*EXERCISE BRIEF*. Print the items word for word, starting at the first line of the items and ending at the line that contains "Rem | Rio de", with both of those lines included.

§

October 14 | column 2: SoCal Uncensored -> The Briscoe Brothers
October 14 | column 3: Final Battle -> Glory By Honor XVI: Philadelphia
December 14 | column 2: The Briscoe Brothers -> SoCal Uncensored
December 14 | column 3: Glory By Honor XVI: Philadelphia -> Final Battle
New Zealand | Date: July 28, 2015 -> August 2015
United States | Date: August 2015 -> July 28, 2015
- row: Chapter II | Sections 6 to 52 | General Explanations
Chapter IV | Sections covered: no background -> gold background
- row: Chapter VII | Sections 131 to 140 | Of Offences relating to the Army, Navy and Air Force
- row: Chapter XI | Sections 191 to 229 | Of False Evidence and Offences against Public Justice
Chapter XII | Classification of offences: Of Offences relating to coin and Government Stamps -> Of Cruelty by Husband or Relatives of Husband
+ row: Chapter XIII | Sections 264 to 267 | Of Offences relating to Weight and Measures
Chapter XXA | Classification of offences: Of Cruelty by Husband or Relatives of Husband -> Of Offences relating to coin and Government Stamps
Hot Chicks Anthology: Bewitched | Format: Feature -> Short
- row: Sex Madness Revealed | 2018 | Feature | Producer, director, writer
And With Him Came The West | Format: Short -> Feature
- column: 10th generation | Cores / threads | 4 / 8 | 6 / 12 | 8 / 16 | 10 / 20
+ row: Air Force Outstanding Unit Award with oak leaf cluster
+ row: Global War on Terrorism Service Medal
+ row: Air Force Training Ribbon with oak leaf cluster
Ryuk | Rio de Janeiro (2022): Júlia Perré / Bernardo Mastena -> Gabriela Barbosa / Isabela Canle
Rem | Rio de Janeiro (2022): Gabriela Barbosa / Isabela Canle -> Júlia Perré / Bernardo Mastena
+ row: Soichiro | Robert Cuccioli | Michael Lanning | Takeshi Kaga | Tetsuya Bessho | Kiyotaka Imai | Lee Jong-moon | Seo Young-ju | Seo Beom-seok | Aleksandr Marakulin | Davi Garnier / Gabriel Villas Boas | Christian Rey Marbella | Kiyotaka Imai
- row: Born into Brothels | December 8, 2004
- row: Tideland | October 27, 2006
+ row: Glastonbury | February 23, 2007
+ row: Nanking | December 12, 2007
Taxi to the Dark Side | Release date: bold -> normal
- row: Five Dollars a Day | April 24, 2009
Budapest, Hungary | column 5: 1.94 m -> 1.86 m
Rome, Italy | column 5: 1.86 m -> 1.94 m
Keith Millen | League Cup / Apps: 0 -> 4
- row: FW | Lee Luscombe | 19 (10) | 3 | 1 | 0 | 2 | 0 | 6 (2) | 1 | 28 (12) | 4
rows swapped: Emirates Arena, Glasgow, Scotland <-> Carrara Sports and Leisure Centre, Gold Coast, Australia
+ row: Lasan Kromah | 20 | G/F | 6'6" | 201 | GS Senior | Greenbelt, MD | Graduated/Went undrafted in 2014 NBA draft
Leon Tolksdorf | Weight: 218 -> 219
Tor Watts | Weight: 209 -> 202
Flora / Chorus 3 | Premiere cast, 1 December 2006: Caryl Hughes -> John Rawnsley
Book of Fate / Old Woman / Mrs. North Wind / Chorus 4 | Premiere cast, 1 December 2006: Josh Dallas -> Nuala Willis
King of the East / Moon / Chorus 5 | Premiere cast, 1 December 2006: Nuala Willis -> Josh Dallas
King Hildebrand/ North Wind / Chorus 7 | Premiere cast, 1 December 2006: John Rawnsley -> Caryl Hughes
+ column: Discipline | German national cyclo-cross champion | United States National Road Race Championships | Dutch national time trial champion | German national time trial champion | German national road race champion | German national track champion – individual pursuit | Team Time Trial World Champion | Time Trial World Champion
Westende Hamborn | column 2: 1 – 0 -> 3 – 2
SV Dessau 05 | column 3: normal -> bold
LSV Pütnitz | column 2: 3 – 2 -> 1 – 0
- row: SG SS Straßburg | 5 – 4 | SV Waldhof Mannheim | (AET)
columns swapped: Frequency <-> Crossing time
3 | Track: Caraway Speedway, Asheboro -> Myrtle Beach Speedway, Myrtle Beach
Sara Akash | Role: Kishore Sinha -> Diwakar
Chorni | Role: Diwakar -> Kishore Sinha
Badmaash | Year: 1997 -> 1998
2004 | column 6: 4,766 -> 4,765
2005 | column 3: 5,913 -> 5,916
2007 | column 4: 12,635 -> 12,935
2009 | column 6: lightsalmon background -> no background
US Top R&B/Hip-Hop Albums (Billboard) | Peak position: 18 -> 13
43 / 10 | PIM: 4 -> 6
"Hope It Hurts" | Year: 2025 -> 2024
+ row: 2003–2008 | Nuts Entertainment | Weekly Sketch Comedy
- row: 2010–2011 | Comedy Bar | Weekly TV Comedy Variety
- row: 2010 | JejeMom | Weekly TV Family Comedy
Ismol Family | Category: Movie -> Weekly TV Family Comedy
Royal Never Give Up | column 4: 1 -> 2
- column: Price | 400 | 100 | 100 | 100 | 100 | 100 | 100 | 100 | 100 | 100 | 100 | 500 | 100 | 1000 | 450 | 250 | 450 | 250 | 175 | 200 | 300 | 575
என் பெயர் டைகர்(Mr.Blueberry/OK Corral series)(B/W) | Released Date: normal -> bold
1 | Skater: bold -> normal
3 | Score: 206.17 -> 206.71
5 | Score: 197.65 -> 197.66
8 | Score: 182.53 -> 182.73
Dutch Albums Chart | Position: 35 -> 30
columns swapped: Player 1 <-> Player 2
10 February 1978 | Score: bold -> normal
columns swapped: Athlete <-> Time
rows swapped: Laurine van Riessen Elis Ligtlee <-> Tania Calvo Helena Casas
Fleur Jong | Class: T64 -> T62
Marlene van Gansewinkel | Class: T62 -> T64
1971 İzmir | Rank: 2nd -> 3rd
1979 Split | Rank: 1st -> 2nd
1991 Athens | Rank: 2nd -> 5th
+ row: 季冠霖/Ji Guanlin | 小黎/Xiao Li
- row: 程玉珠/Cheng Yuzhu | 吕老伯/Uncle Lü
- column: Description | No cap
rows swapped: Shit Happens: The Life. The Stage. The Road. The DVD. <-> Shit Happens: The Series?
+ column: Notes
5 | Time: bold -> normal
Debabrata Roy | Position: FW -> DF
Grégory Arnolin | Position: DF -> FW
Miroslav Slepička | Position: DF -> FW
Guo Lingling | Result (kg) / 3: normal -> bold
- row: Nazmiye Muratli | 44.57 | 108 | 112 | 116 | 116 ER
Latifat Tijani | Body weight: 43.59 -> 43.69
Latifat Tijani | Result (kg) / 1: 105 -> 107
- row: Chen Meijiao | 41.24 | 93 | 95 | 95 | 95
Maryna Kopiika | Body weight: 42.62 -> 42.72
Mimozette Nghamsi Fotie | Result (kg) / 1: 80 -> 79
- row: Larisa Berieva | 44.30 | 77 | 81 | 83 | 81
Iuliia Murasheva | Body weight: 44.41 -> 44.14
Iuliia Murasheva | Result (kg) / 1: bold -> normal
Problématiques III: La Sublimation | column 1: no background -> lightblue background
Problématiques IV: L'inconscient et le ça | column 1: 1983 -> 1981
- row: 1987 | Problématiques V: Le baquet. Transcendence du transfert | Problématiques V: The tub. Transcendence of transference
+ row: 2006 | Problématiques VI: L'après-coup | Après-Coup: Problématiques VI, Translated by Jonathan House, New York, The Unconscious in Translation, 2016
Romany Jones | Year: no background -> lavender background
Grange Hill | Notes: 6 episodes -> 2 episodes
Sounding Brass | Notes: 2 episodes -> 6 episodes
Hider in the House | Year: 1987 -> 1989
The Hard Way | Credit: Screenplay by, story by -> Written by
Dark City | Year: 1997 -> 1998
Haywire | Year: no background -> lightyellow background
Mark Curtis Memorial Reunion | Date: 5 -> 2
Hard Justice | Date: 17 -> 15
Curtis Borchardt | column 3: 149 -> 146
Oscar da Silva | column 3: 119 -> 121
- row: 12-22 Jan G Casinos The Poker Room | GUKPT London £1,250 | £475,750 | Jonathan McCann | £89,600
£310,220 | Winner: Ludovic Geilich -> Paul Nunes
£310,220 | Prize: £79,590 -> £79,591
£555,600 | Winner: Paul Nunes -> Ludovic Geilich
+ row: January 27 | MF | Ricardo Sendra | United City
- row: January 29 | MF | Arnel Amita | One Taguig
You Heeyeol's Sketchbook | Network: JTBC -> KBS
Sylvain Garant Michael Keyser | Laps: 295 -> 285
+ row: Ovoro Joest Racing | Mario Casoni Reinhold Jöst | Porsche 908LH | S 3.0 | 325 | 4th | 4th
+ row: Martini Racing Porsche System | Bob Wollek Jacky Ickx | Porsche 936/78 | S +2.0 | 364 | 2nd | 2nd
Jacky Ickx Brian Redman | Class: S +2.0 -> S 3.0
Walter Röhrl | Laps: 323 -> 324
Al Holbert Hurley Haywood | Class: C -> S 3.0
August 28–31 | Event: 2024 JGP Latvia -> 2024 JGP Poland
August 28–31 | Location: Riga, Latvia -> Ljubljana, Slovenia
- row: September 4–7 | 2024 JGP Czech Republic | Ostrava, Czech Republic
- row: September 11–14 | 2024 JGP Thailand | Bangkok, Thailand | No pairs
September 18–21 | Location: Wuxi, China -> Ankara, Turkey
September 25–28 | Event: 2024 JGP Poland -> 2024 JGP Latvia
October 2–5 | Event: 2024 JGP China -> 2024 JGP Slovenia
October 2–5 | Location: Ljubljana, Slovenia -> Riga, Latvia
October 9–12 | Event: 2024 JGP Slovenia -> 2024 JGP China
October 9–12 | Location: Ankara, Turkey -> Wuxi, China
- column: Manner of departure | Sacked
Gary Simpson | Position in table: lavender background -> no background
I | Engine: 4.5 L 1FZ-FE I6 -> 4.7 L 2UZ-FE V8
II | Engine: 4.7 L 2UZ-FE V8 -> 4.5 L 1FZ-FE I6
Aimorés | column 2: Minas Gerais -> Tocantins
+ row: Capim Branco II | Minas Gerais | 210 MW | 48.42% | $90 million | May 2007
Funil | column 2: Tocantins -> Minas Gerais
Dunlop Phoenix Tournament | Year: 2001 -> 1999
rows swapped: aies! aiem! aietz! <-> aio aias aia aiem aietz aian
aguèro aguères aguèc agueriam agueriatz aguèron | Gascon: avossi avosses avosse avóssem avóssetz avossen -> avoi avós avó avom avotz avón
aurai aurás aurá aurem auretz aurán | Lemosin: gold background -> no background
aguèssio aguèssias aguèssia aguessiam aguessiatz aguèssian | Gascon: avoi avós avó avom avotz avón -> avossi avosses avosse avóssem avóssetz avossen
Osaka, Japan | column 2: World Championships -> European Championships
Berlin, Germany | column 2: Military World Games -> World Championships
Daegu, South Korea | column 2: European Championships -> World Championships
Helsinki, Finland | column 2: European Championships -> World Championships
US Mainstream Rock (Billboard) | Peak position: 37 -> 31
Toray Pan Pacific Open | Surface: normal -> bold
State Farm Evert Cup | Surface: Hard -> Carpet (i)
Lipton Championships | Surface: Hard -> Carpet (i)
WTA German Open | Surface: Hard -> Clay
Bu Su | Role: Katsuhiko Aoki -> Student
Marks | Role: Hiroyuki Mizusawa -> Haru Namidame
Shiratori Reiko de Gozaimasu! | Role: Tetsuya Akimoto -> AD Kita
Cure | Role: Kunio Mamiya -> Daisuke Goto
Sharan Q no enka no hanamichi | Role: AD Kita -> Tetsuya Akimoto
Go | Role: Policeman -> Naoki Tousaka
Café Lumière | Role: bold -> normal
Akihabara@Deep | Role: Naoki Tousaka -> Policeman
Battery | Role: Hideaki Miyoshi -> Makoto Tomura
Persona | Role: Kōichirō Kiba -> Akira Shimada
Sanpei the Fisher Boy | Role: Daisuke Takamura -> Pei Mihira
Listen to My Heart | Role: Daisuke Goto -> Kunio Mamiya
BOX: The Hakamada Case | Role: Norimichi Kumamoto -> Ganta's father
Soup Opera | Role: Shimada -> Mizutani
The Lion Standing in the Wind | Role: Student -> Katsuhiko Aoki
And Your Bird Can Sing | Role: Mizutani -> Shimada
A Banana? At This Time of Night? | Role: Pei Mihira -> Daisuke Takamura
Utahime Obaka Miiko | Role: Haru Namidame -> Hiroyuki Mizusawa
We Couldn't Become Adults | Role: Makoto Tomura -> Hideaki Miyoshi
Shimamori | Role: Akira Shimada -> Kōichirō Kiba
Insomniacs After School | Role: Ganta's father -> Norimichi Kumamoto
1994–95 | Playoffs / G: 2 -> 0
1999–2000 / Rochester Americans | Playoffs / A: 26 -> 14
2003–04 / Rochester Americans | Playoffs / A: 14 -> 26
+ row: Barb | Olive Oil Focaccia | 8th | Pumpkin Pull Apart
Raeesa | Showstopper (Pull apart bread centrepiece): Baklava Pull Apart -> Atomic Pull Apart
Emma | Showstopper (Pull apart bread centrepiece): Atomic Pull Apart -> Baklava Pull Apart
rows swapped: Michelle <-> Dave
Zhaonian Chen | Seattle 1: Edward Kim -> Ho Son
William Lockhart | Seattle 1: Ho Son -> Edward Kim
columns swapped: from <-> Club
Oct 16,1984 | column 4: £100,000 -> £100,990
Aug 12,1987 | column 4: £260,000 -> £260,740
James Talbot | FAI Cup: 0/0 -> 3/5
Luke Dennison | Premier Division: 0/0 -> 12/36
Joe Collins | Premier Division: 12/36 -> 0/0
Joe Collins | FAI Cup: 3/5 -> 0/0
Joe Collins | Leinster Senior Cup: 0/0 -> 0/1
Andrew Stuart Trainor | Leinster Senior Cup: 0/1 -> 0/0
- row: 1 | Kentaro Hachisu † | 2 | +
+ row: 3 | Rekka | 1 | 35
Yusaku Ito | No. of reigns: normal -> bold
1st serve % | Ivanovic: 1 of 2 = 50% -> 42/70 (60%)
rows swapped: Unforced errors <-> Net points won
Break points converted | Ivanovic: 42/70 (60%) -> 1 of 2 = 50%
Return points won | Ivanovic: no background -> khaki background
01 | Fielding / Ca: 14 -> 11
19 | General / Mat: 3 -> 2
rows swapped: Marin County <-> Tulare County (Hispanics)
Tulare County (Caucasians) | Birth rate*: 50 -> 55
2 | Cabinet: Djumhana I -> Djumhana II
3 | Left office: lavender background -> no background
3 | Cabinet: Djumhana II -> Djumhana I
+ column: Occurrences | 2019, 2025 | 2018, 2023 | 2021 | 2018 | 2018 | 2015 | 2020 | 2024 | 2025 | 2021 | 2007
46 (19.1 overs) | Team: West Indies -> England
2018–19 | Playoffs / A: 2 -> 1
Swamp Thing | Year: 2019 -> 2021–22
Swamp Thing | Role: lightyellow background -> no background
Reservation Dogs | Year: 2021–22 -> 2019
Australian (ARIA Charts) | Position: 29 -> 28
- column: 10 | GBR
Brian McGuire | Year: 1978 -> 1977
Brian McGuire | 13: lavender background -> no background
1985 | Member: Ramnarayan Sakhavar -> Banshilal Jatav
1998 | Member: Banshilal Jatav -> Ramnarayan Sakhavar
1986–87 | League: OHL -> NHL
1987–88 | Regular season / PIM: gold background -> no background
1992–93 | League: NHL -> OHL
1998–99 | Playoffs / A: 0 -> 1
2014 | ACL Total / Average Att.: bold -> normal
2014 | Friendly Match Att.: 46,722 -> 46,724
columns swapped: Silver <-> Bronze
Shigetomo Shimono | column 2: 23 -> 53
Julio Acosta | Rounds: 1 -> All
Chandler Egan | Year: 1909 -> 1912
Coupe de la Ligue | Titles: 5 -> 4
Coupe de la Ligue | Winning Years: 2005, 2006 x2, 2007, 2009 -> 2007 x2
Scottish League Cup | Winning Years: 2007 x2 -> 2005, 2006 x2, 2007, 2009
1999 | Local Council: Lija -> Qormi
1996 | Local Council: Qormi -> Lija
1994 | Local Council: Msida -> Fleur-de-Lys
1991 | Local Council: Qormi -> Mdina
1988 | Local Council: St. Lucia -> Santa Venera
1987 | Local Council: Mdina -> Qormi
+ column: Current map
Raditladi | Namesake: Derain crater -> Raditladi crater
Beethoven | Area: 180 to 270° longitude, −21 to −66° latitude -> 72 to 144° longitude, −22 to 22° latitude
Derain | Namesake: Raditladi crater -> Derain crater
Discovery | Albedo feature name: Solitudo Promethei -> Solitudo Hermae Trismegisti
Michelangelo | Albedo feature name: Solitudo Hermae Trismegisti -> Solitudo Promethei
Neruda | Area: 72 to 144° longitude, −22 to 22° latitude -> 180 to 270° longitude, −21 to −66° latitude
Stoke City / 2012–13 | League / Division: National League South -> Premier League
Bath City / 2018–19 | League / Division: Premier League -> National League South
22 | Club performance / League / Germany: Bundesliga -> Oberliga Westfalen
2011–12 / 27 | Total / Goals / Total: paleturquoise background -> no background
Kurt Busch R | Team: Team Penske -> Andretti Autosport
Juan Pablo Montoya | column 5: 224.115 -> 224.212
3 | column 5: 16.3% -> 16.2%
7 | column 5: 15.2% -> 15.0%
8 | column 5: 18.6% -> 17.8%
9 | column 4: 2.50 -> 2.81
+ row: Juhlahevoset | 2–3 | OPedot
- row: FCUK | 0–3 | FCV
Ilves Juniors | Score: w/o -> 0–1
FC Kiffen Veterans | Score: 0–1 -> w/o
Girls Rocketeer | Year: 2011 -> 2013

§

*ANSWER TO THE TASK*.
October 14 | column 2: SoCal Uncensored -> The Briscoe Brothers
October 14 | column 3: Final Battle -> Glory By Honor XVI: Philadelphia
December 14 | column 2: The Briscoe Brothers -> SoCal Uncensored
December 14 | column 3: Glory By Honor XVI: Philadelphia -> Final Battle
New Zealand | Date: July 28, 2015 -> August 2015
United States | Date: August 2015 -> July 28, 2015
- row: Chapter II | Sections 6 to 52 | General Explanations
Chapter IV | Sections covered: no background -> gold background
- row: Chapter VII | Sections 131 to 140 | Of Offences relating to the Army, Navy and Air Force
- row: Chapter XI | Sections 191 to 229 | Of False Evidence and Offences against Public Justice
Chapter XII | Classification of offences: Of Offences relating to coin and Government Stamps -> Of Cruelty by Husband or Relatives of Husband
+ row: Chapter XIII | Sections 264 to 267 | Of Offences relating to Weight and Measures
Chapter XXA | Classification of offences: Of Cruelty by Husband or Relatives of Husband -> Of Offences relating to coin and Government Stamps
Hot Chicks Anthology: Bewitched | Format: Feature -> Short
- row: Sex Madness Revealed | 2018 | Feature | Producer, director, writer
And With Him Came The West | Format: Short -> Feature
- column: 10th generation | Cores / threads | 4 / 8 | 6 / 12 | 8 / 16 | 10 / 20
+ row: Air Force Outstanding Unit Award with oak leaf cluster
+ row: Global War on Terrorism Service Medal
+ row: Air Force Training Ribbon with oak leaf cluster
Ryuk | Rio de Janeiro (2022): Júlia Perré / Bernardo Mastena -> Gabriela Barbosa / Isabela Canle
Rem | Rio de Janeiro (2022): Gabriela Barbosa / Isabela Canle -> Júlia Perré / Bernardo Mastena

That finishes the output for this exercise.